*Text section*
□ □ □ □ □ □ □

How a Masterchef finalist turned a run-down boozer into an award-winning pub…

Interview with John Calton from Staith House

Just over a year ago The Staith House was a run-down old pub called The Dolphin; it was near derelict and stagnating in its previous reputation. It had been all but abandoned, until a lady called Mrs Calton saw through the external wear and tear to its glimmering potential. It just so happened that Mrs Calton was married to Masterchef finalist John Calton, a man with just the credentials and kitchen skills to turn this weary pub into a quayside dining destination.

Fast forward a year and the tattered old Dolphin is now the refurbished, redressed Staith House – and what a year it’s been. We caught up with John to find out about the many accolades this pub has picked up, how he has found the experience of starting his own restaurant from scratch, and what’s on his menus this festive season.

Staith House

Why The Staith House?
This was actually the building’s original name. Staith is another name for a jetty, and here we are right on the harbourside, so it’s really relevant to its situation. The establishment itself dates back to 1807, making it one of the oldest buildings on the quay, and it was only renamed The Dolphin in 1853. When it came to reviving and rebranding the pub, we wanted to draw on the building’s history – we went back to go forward. It was really important to change the name as The Dolphin had a bit of a reputation.

□ □ □ □ □ □ □

*Exercise 1*
Answer these questions from the Staith House interview:
(a) What was the pub called before it became The Staith House?
(b) According to John, what is a staith another name for?
(c) What year does the establishment date back to?
*Exercise 2*
Write out the Staith House interview, everything from "How a Masterchef" down to "quayside dining destination.".
*Exercise 3*
Continue the Staith House interview from where it stops.
The listing is not needed for anything asked here.

*Available data*
□ □ □ □ □ □ □

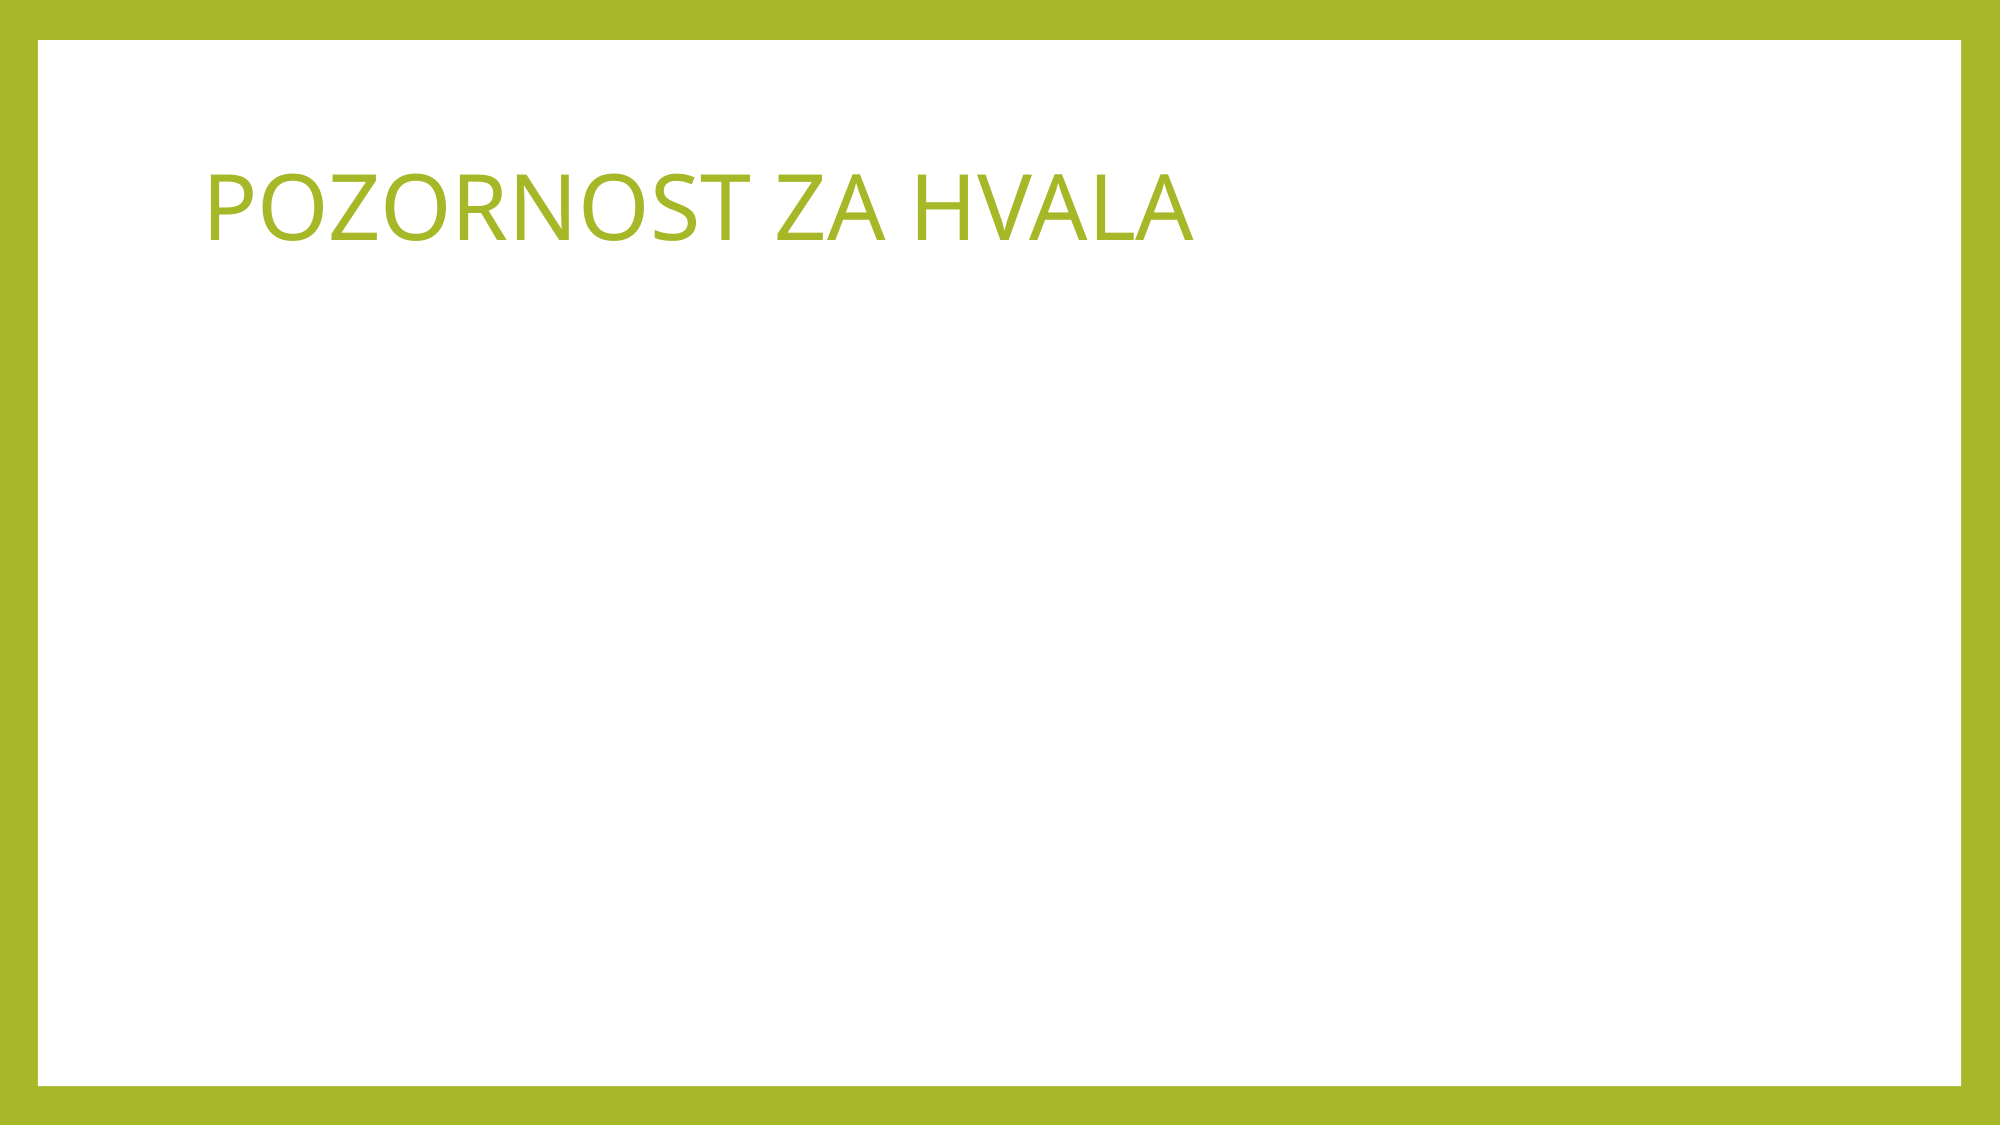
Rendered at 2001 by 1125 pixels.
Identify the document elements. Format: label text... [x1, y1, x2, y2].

title POZORNOST ZA HVALA [187, 99, 1808, 323]
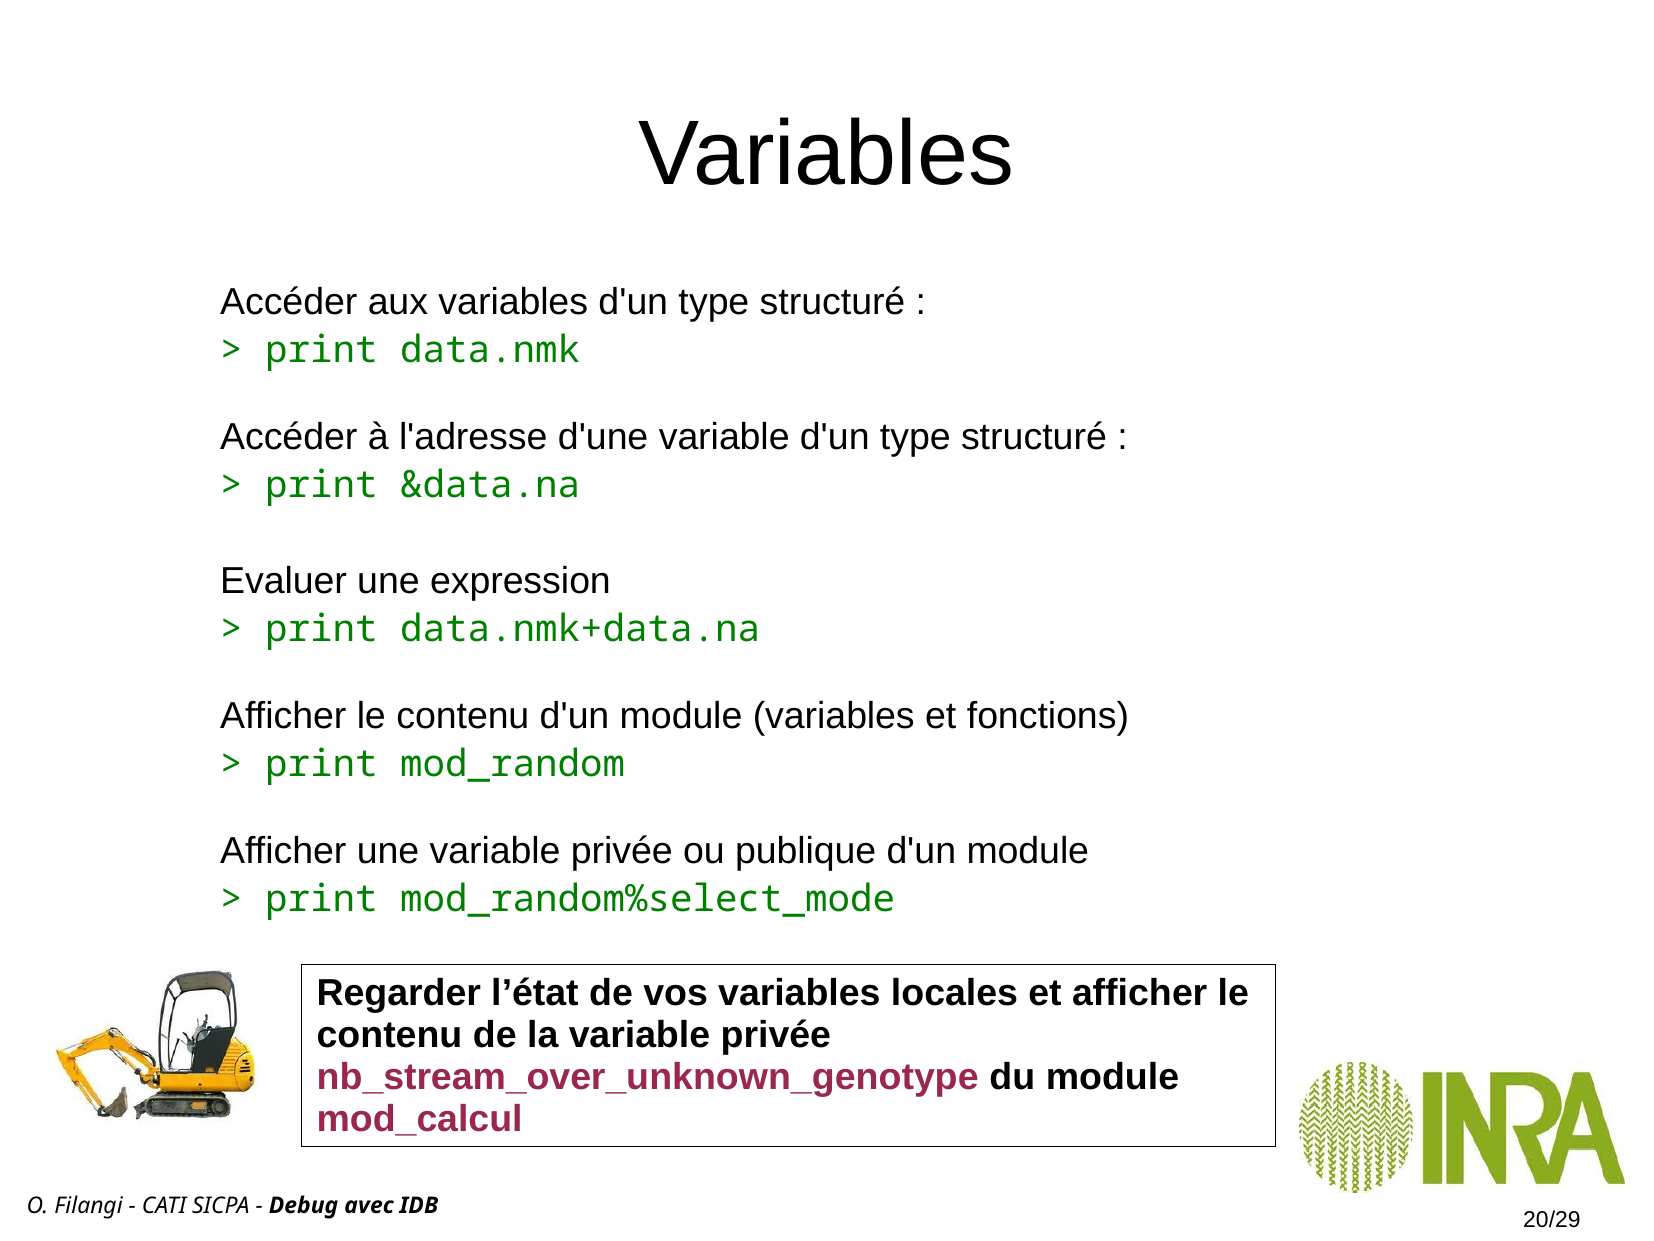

□ □ □ □ □ □ □

*Written answer 1*
(a) The Dolphin
(b) A jetty
(c) 1807

*Written answer 2*
How a Masterchef finalist turned a run-down boozer into an award-winning pub…

Interview with John Calton from Staith House

Just over a year ago The Staith House was a run-down old pub called The Dolphin; it was near derelict and stagnating in its previous reputation. It had been all but abandoned, until a lady called Mrs Calton saw through the external wear and tear to its glimmering potential. It just so happened that Mrs Calton was married to Masterchef finalist John Calton, a man with just the credentials and kitchen skills to turn this weary pub into a quayside dining destination.

*Written answer 3*
It is every chef’s dream to be head of their own kitchen, and I am no different – it had always been my goal to have my restaurant. When it came to The Staith House it was a bit of a gut feeling and we really took on a challenge. Luckily the brewery were really supportive, and after we showed them our business plans they came back to us with a chunk of funding that allowed us to get an architect and really renovate the place beautifully. It was an intense time, re-sculpting the place, and we spent a long time getting everything just as we wanted. It’s a real labour of love and I think that shows in every aspect of the pub.

Owning your own restaurant is a whole lot harder than working for someone else, as you’ve got to worry about every single element of the business, from the ingredients to your VAT, but it’s totally worth it and we’ve had an exceptionally good first year. Since opening we’ve been listed in the Michelin and Harden’s guides. We were awarded silver at the North East Tourism awards, Heineken have let us know that we’re in the top four out of their 16,000 pubs, and just this morning I opened a letter informing us that we’ve been shortlisted for the Top 50 Gastropub Awards for 2015. It’s been pretty hectic but brilliant!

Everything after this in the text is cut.